Dieselbe Idee hatte auch der russische Präsident Wladimir Putin bei der Vorbereitung der Berliner Konferenz für Libyen-Regelung geäußert: Irgendwelche nationalen oder regionalen Mechanismen können zu diesem Zweck nicht auf Wunsch dieser oder jener Seite bzw. Ländergruppe eingesetzt werden. Unsere italienischen Kollegen versicherten uns, dass sie das einsehen. In diesem Zusammenhang erinnerten wir an die Situation 2011, als der UN-Sicherheitsrat eine Resolution verabschiedet hatte, der zufolge der Luftraum über Libyen gesperrt wurde, und alle interessierten Länder zur Förderung dieser Luftblockade eingeladen hatte.

Was wurde quasi zur Einladung zum gröbsten Missbrauch des Vertrauens des UN-Sicherheitsrats durch die Nordatlantische Allianz, denn die Luftsperre bedeutete das Flugverbot für Kampfjets Muammar al-Gaddafis – und diese hoben auch nicht ab. Also wurde die Luft im Sinne der Forderung des UN-Sicherheitsrats gesperrt. Dennoch folgte darauf die Aggression der interessierten Länder (der Nato-Länder) gegen den libyschen Staat, und zwar unter Berufung auf diese Resolution des UN-Sicherheitsrats. Ich will jetzt gar nicht die Absichten Italiens und seiner EU-Partner zur Förderung der Einhaltung des Waffenembargos mit dem damaligen Vorgehen der Nato-Länder vergleichen.

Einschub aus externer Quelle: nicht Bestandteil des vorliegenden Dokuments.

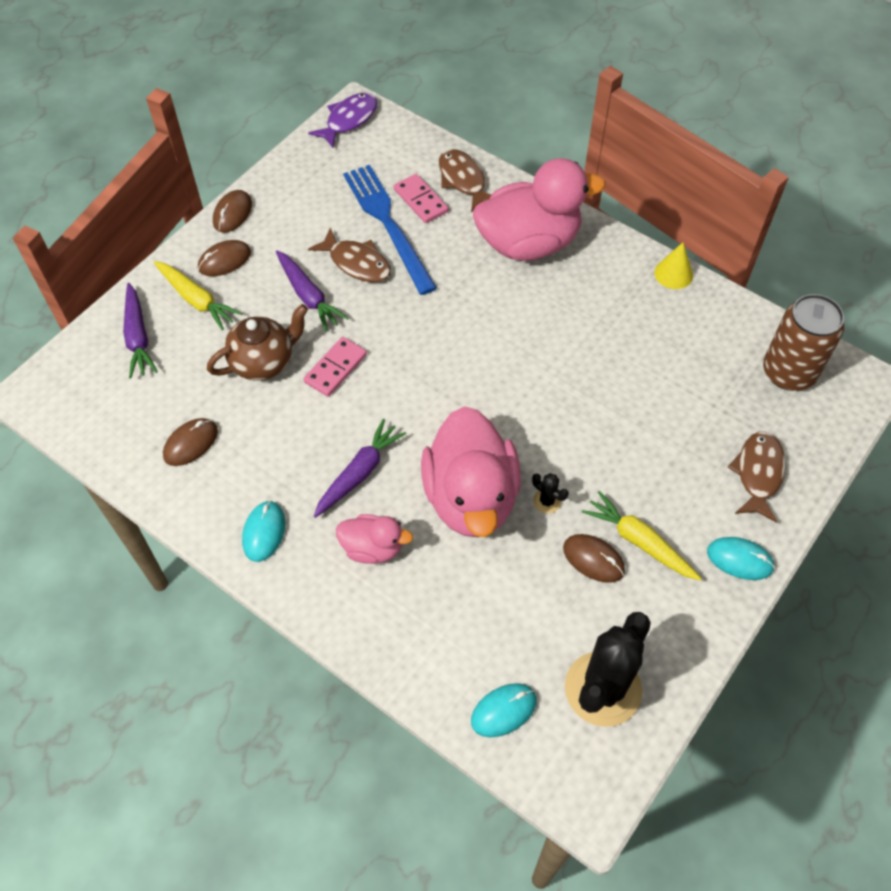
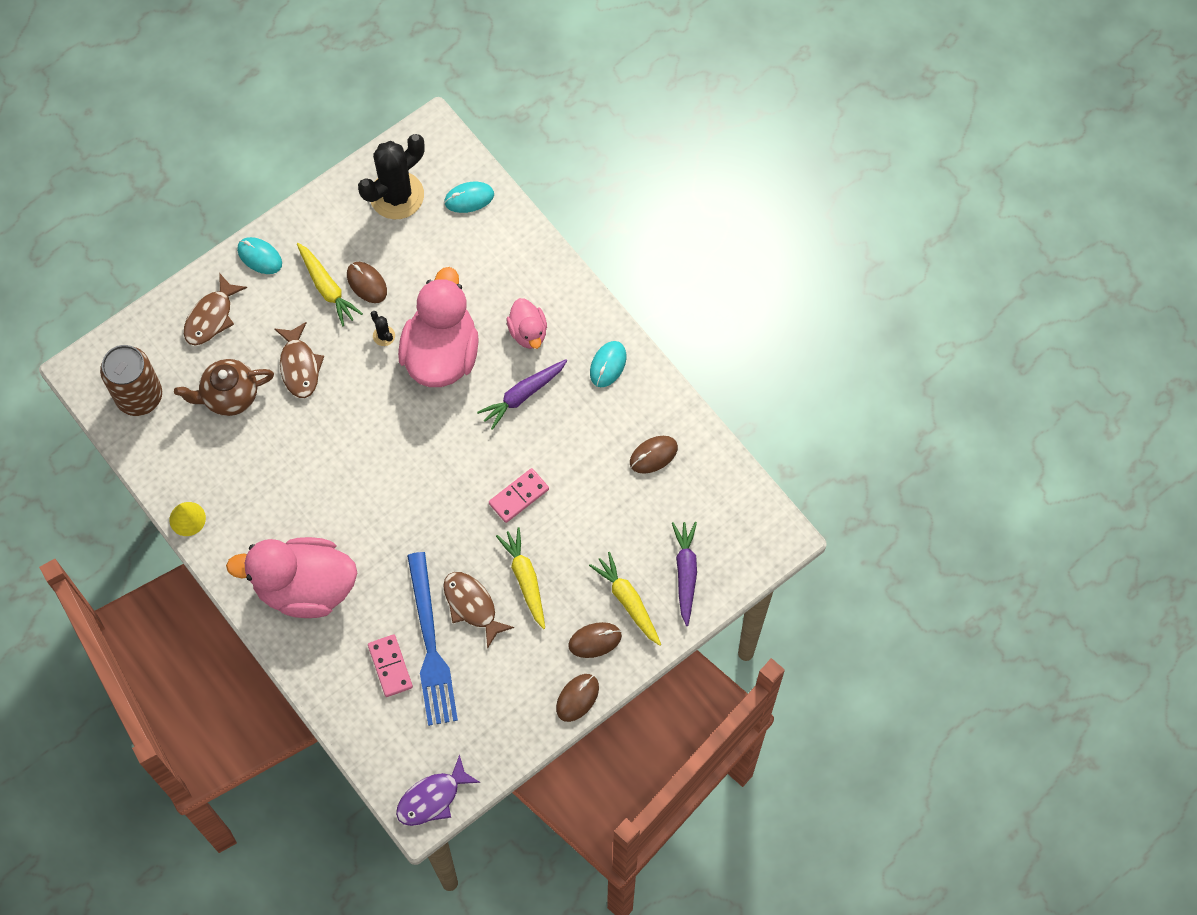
camera: 165 degrees left, 10 degrees up
brown teapot [207,304,308,381] -> brown teapot moved to [174,359,274,416]
purple carrot [276,250,348,331] -> yellow carrot [496,527,545,629]
pink duck [336,514,413,564] -> pink duck turned 135 degrees counterclockwise [506,298,547,349]
brown fish [439,149,491,212] -> brown fish moved to [275,322,324,398]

Wir haben natürlich Verständnis für die legitimen und nachvollziehbaren Gründe, warum Italien Klarheit in diese Frage bringen will, und auch für die Gründe, warum die EU-Länder an der Unterbindung illegaler Waffenlieferungen nach Libyen interessiert sind. Ich bin überzeugt, dass unsere europäischen Kollegen, wenn sie sich an den UN-Sicherheitsrat wenden, eine Entscheidung voranbringen werden, die ihnen passen und die Einhaltung der Völkerrechtsnormen sichern wird, insbesondere die Vorrechte des UN-Sicherheitsrats.

Frage: Könnten nach der Wiederaufnahme des 2+2-Formats auch die Regierungsberatungen zwischen zwei Ländern wiederaufgenommen werden?

Sergej Lawrow: Wir haben den Mechanismus der zwischenstaatlichen Beratungen, die unter dem Co-Vorsitz des Präsidenten Wladimir Putin und des Ministerpräsidenten Giuseppe Conte und unter Beteiligung vieler Minister stattfinden. Dieser Mechanismus wurde schon seit mehreren Jahren nicht mehr einberufen, aber es gibt ihn – er wurde nicht abgeschafft. Wie ich schon in einem Einführungswort sagte, stellen wir jetzt allmählich, aber konsequent alle Kooperationsmechanismen wieder her, die es zwischen unseren Ländern gab. Sie sehen gerade ein weiteres Beispiel dafür: Das 2+2-Format wurde wiederbelebt. Ich bin sicher, dass wir auch alle Instrumente wieder vollwertig funktionieren lassen werden, die im Rahmen unserer bilateralen Beziehungen für beide Seiten erfolgreich wirkten.